Nolon, who has worked at the center for 30 years, said she earns $329,000, not including benefits. Her center has a $65 million budget and 22 sites that provided care to almost 70,000 patients last year and an expected 90,000 this year, she said.
The health centers provide preventive and primary care, charging fees on a sliding scale depending on services rendered and clients' ability to pay.
The county budgets $3 million a year to repay the centers when they screen for tuberculosis, sexually transmitted diseases and other threats to public health. At the same time, Westchester County also conducts screenings for communicable diseases in Health Department-run clinics in White Plains and Yonkers.

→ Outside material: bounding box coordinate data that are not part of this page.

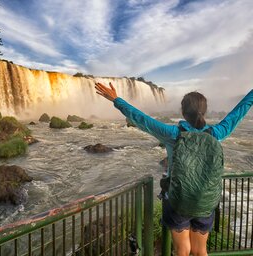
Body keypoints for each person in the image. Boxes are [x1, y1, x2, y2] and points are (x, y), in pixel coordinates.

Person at [95, 82, 253, 256]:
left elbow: (141, 119)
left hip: (177, 200)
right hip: (205, 200)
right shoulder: (217, 133)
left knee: (182, 250)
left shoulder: (173, 133)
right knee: (201, 250)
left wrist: (116, 100)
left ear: (183, 112)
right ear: (205, 111)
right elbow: (238, 112)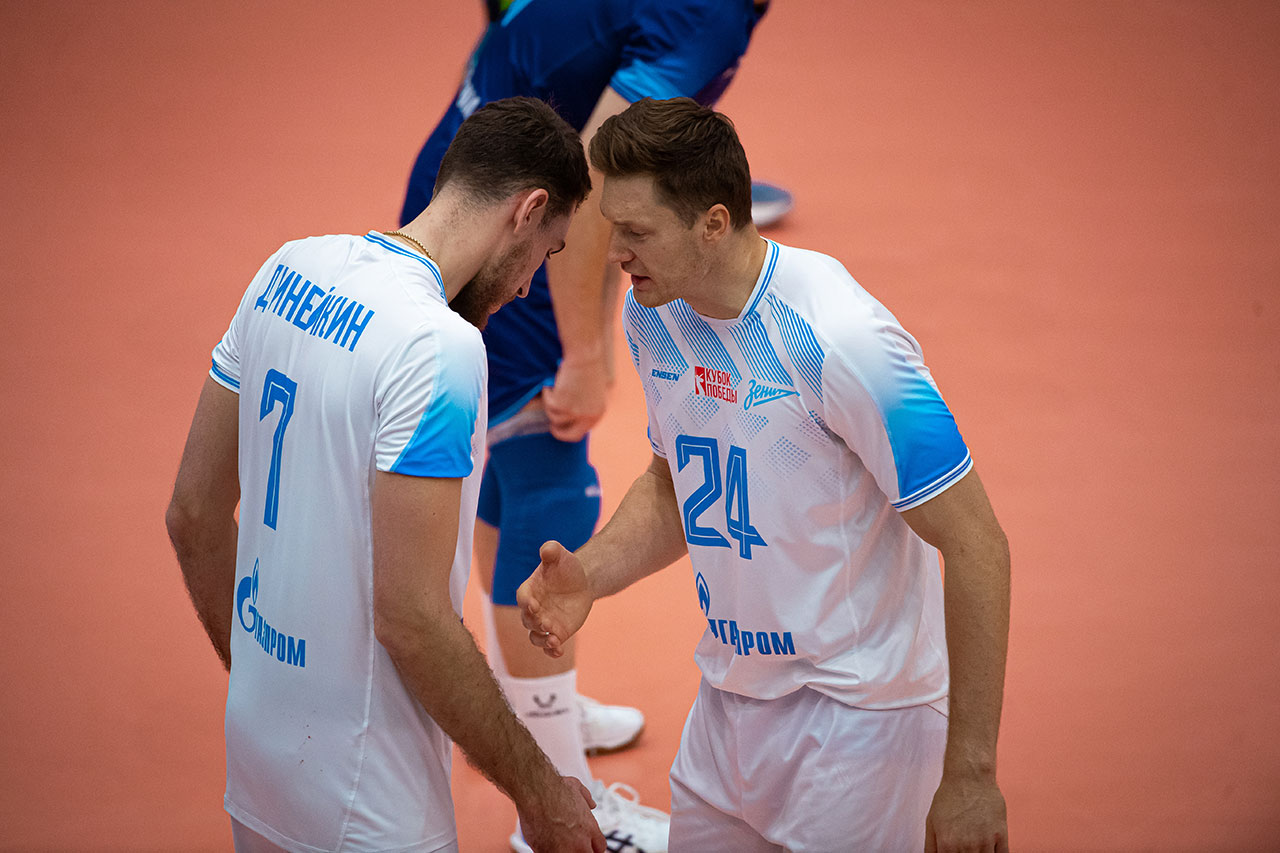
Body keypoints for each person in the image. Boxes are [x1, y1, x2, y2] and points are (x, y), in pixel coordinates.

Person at [519, 97, 1012, 853]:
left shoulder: (843, 342)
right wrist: (591, 574)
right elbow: (677, 485)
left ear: (713, 224)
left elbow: (977, 545)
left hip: (860, 718)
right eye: (612, 226)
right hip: (729, 699)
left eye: (638, 232)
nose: (615, 251)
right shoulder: (655, 314)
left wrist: (971, 773)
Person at [165, 97, 604, 853]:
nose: (529, 287)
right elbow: (411, 618)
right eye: (548, 252)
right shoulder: (441, 349)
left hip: (259, 764)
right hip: (370, 801)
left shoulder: (286, 268)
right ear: (529, 210)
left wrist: (264, 682)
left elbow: (193, 514)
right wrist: (543, 796)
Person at [400, 4, 767, 852]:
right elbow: (605, 178)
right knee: (548, 473)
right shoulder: (707, 14)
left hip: (459, 188)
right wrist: (585, 352)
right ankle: (559, 803)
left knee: (506, 467)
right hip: (515, 231)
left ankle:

Under state law, the county is required to offer the screenings to residents -- a mandate fulfilled by the Health Department's two clinics. But the health center CEOs said they largely fulfill the county's state mandates because they see far more people than the clinics in the course of offering routine care to patients.
If the three centers lose county funding to screen patients, the Health Department's clinics won't be able to pick up the slack, especially since uninsured people can't necessarily travel to White Plains or Yonkers, said Lindsay Farrell, CEO of the Open Door Family Medical Center in Ossining.

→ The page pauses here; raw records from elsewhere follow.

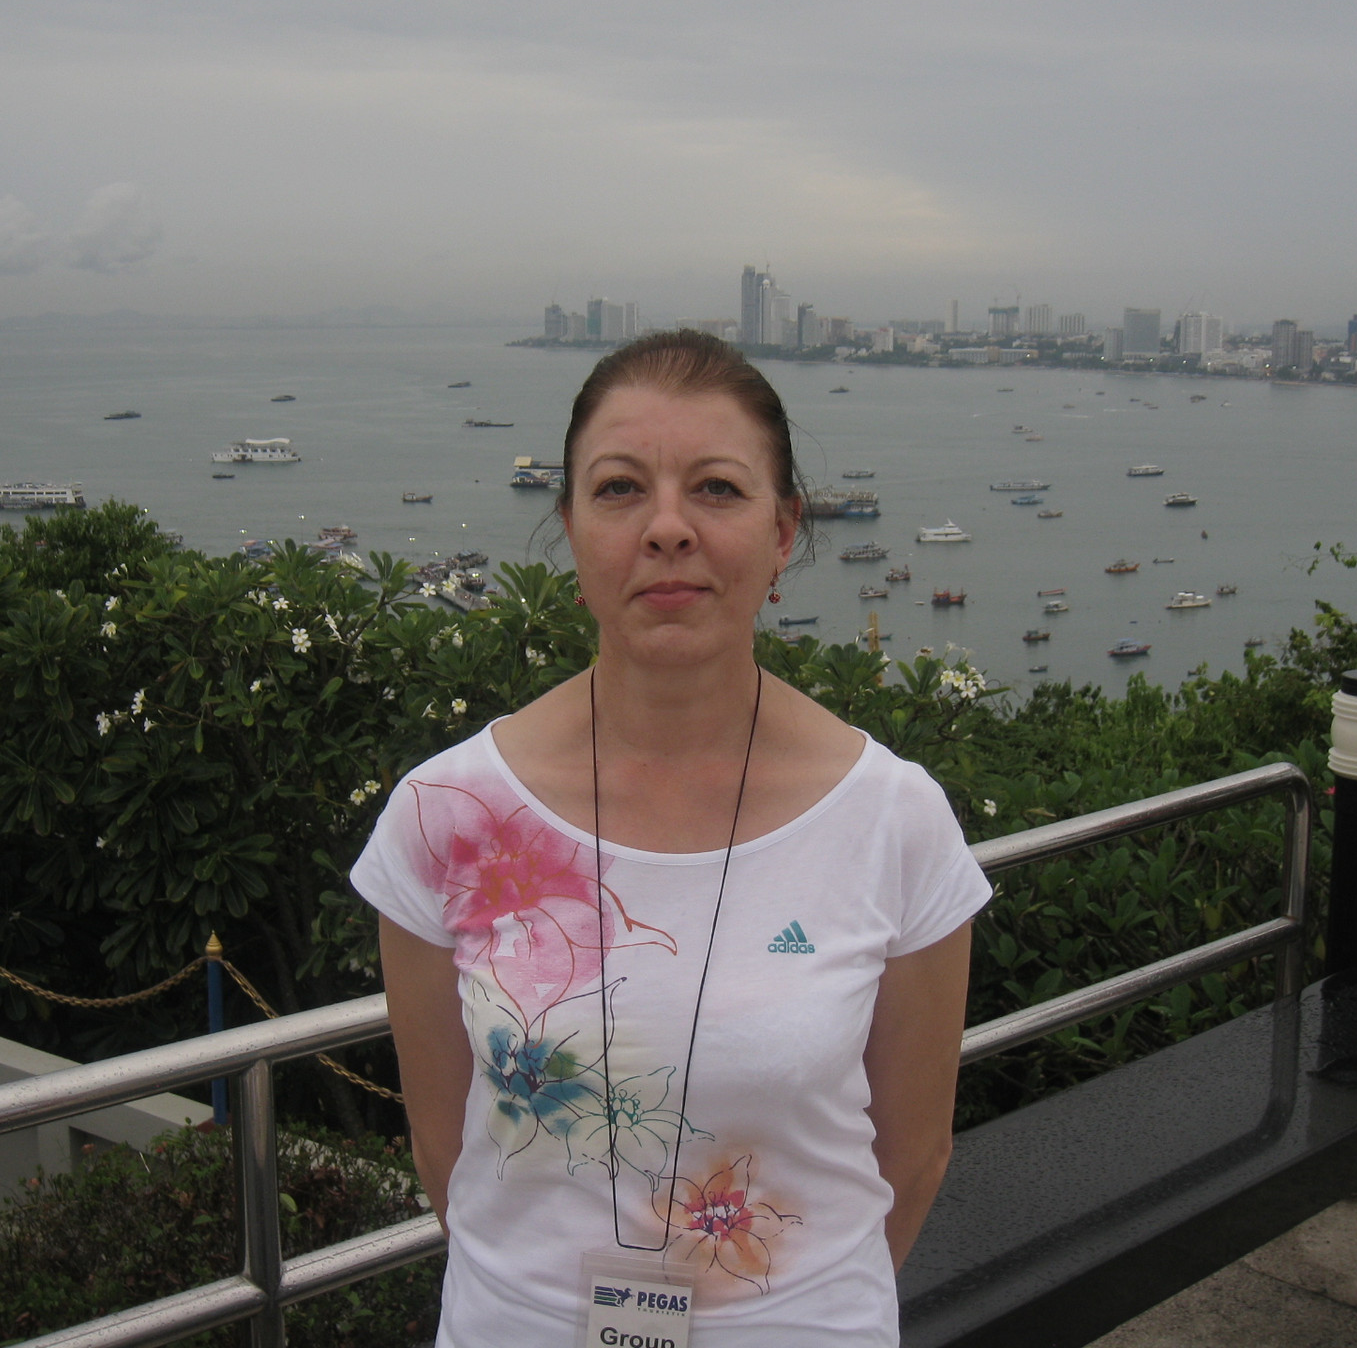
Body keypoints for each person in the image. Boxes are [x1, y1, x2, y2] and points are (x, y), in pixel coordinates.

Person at [354, 330, 992, 1346]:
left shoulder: (891, 819)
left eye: (716, 489)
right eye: (619, 489)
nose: (666, 529)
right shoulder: (447, 815)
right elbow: (445, 1154)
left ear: (783, 531)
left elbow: (913, 1160)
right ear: (570, 528)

"Imagine what it would be like if the county didn't fulfill its mandate," Farrell said. "We're talking about STDs. We're talking about tuberculosis. We're talking about exposing people, the whole county. Everybody is exposed if the county doesn't fulfill its responsibilities."
After 27 years at the center, Farrell earns an annual salary of $230,000, not including benefits, she said. Open Door's budget this year is $32 million. This year, about 200,000 people used the center's services, she said.
McCormack repeatedly said Astorino respected the centers' work. But he questioned whether they were vital to helping Westchester County meet its state mandates to provide screening for communicable diseases.
Last year, the clinics used only 60 percent of the $3 million allocated for state-mandated screening, McCormack said. This year, they are on track to apply for only 40 percent of the funding available to them.
The federal government provides roughly a third of the $3 million, McCormack said, so the county would save $2 million if the centers' subsidies were cut. Ultimately, McCormack said, the county executive would prefer to spend that money somewhere else.
"That $2 million basically translates into 20 jobs," he said.